Un parc menacé, des habitants mobilisés
À Périgueux, la quiétude d’un petit bois jouxtant le « Petit Leclerc » de Clos-Chassaing s’est transformée en point de tension entre habitants, municipalité et propriétaires. Le Collectif pour la préservation de l’EBC La Boétie a annoncé avoir déposé un recours gracieux contre la décision municipale autorisant des travaux sur des parcelles d’un ensemble boisé classé. Les membres du collectif n’excluent pas, à terme, de porter l’affaire devant le tribunal administratif.
Les faits et la mobilisation
Les parcelles concernées couvrent 1 690 m2 et ont été acquises en 2024 par Disper Leclerc et la famille Faure, indique le dossier. Le 15 juin, la Ville a donné son feu vert à une procédure — qualifiée dans la décision municipale de « non-opposition à la déclaration préalable » — permettant l’abattage d’un charme et d’un cèdre, ainsi que l’élagage et la taille d’autres sujets.
Inquiets, des riverains ont lancé une pétition et créé le collectif. Une délégation, accompagnée par Nelly Dausse de l’association Sepanso, a été reçue en mairie le vendredi 3 juillet. Le maire a demandé de « l’apaisement » autour du dossier, alors que la colère des habitants reste vive.
« On ne lâche rien »
Les demandes du collectif
Le recours gracieux déposé par des voisins immédiats conteste la décision municipale et réclame des précisions supplémentaires : identification des arbres concernés et prescriptions permettant de garantir la protection effective de l’Espace boisé classé (EBC). Dans leur argumentaire, ces habitants estiment que le dossier communal manque de précision au regard des règles propres aux EBC.
- Parcelles concernées : 1 690 m2
- Propriétaires : Disper Leclerc et la famille Faure (acquisition en 2024)

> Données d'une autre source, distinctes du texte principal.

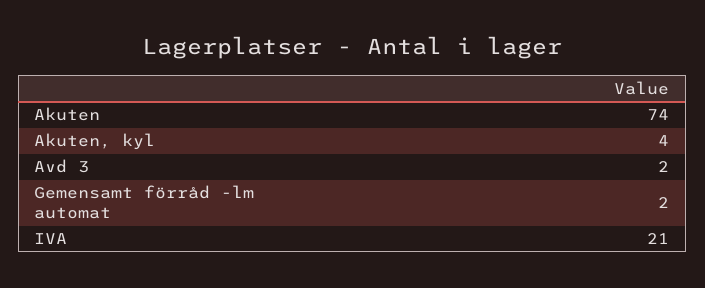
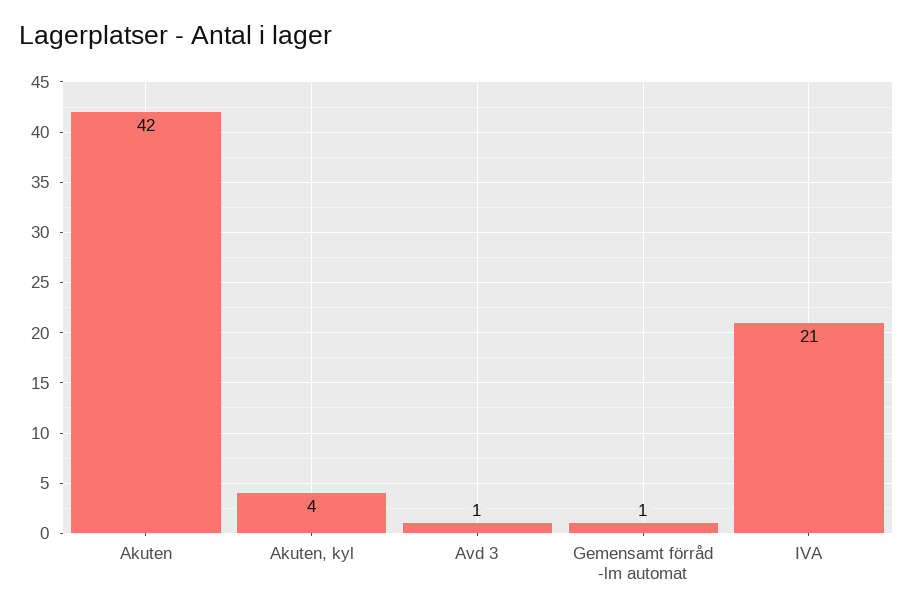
Akuten: 74 -> 42
Avd 3: 2 -> 1
Gemensamt förråd -lm automat: 2 -> 1

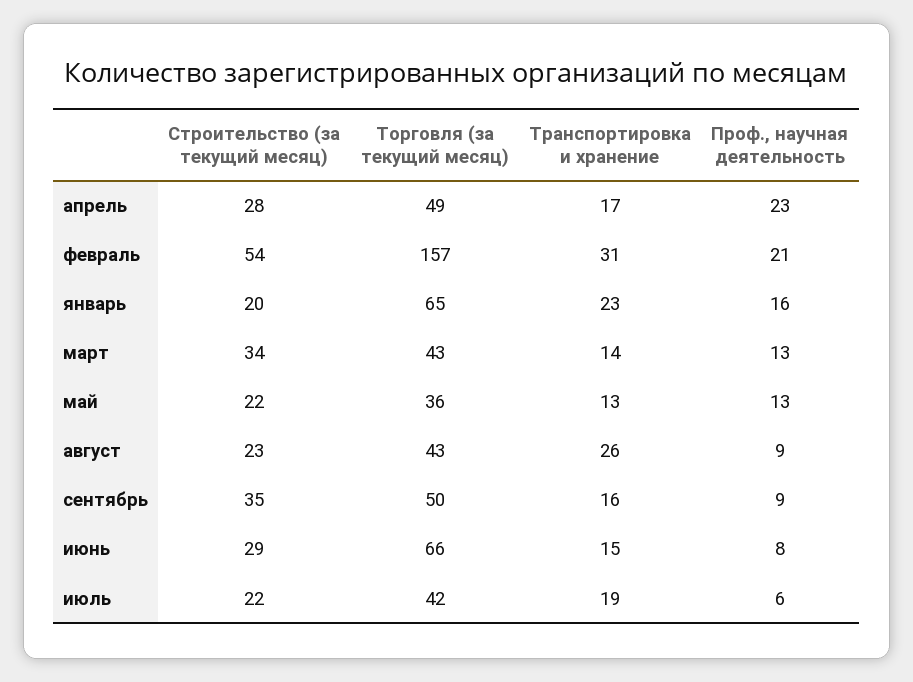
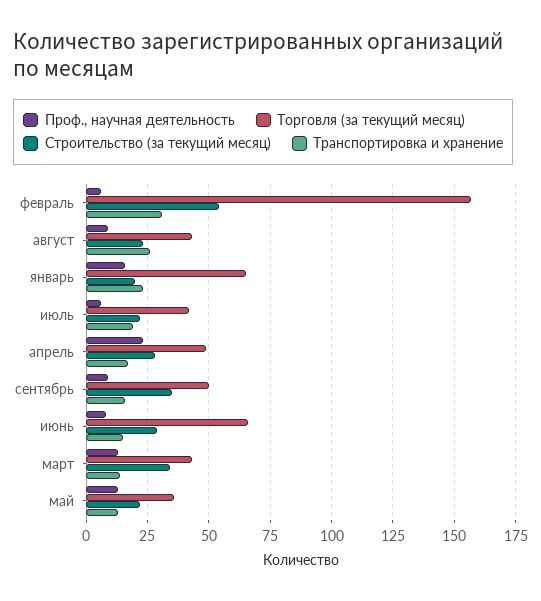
Проф., научная деятельность, февраль: 21 -> 5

- Décision municipale : accord le 15 juin sur la déclaration préalable
Quels enjeux pour Périgueux ?
Au-delà du sort de quelques arbres, ce contentieux interroge la sauvegarde des espace boisés classés en milieu urbain et la transparence des procédures d'urbanisme. Pour les riverains, il s'agit de préserver un « continuum » paysager et la qualité de vie dans un quartier déjà densifié par des commerces et parcelles privées. Pour la municipalité, la gestion doit concilier droits des propriétaires et obligations liées à la réglementation des EBC.

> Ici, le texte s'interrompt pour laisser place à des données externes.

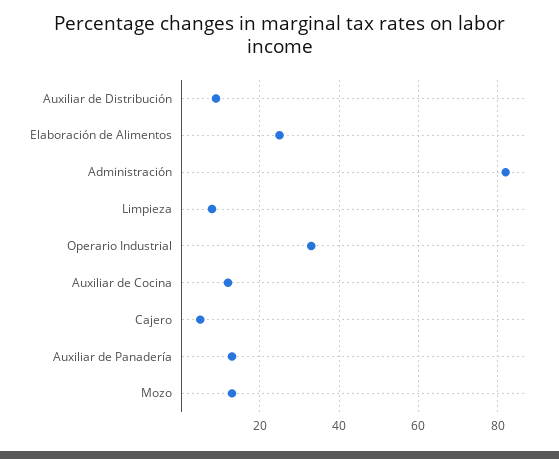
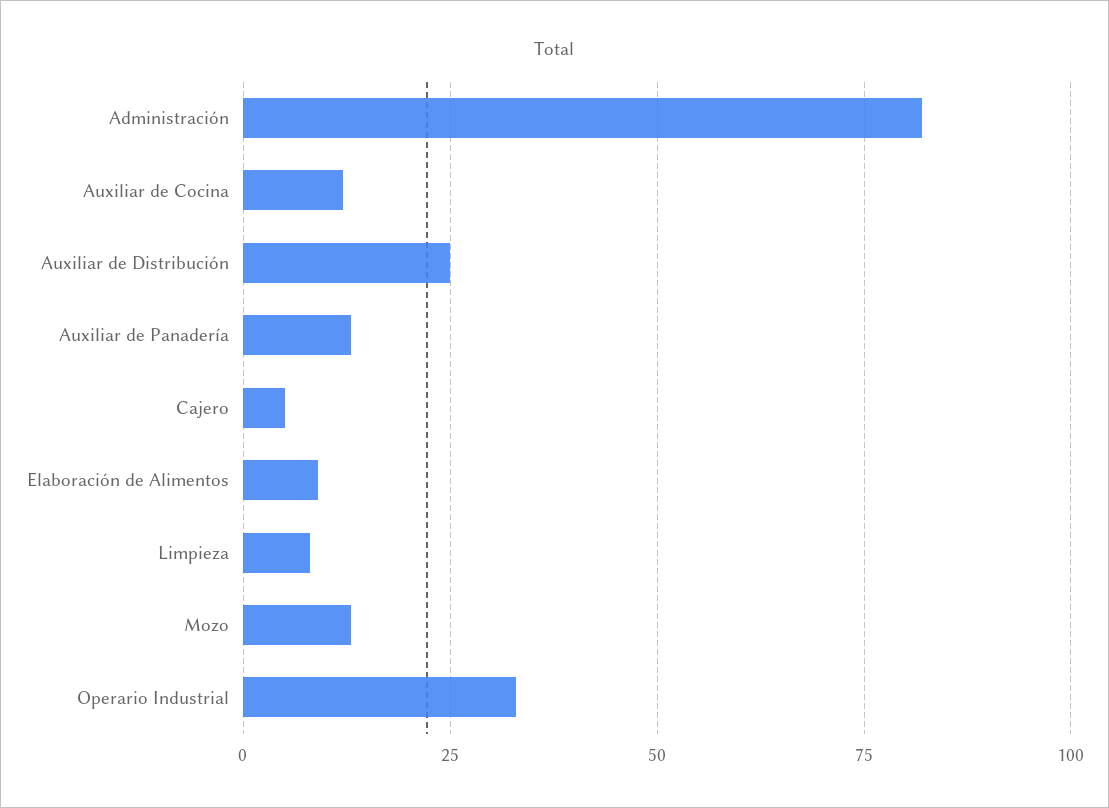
Auxiliar de Distribución: 10 -> 25
Elaboración de Alimentos: 25 -> 10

| Élément | Informations connues |
|---|---|
| Surface | 1 690 m2 |
| Acquéreurs | Disper Leclerc et la famille Faure (2024) |
| Décision municipale | Non-opposition à la déclaration préalable (15 juin) |
La suite dépendra des suites du recours gracieux et d’un éventuel dépôt d’un recours contentieux devant le tribunal administratif. En attendant, le dossier reste une illustration locale des tensions entre développement foncier et protection des arbres, une question que suivront de près les habitants du quartier et les associations environnementales.